**Task brief**
Edit the stretch of the records from the line containing "Sandy Cousins, just" through the end of the records: replace "compelling" with "captivating" and leave every other word and line unchanged. Return only those lines.

**Task inputs**

--*--

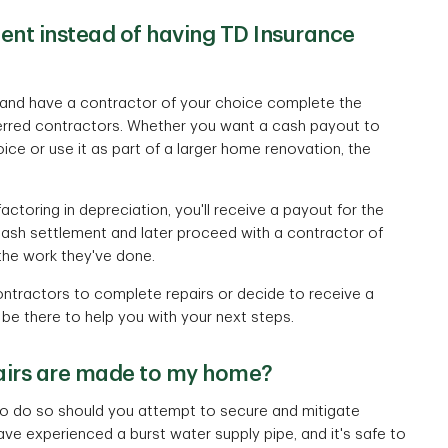
ment instead of having TD Insurance
nt and have a contractor of your choice complete the
ferred contractors. Whether you want a cash payout to
ce or use it as part of a larger home renovation, the
actoring in depreciation, you'll receive a payout for the
 cash settlement and later proceed with a contractor of
the work they've done.
ntractors to complete repairs or decide to receive a
 be there to help you with your next steps.
pairs are made to my home?
e to do so should you attempt to secure and mitigate
ve experienced a burst water supply pipe, and it's safe to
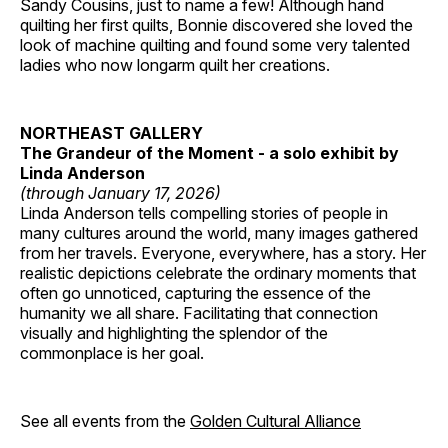
Sandy Cousins, just to name a few! Although hand
quilting her first quilts, Bonnie discovered she loved the
look of machine quilting and found some very talented
ladies who now longarm quilt her creations.
NORTHEAST GALLERY
The Grandeur of the Moment - a solo exhibit by
Linda Anderson
(through January 17, 2026)
Linda Anderson tells compelling stories of people in
many cultures around the world, many images gathered
from her travels. Everyone, everywhere, has a story. Her
realistic depictions celebrate the ordinary moments that
often go unnoticed, capturing the essence of the
humanity we all share. Facilitating that connection
visually and highlighting the splendor of the
commonplace is her goal.
See all events from the
Golden Cultural Alliance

--*--

**Reply**
Sandy Cousins, just to name a few! Although hand
quilting her first quilts, Bonnie discovered she loved the
look of machine quilting and found some very talented
ladies who now longarm quilt her creations.
NORTHEAST GALLERY
The Grandeur of the Moment - a solo exhibit by
Linda Anderson
(through January 17, 2026)
Linda Anderson tells captivating stories of people in
many cultures around the world, many images gathered
from her travels. Everyone, everywhere, has a story. Her
realistic depictions celebrate the ordinary moments that
often go unnoticed, capturing the essence of the
humanity we all share. Facilitating that connection
visually and highlighting the splendor of the
commonplace is her goal.
See all events from the
Golden Cultural Alliance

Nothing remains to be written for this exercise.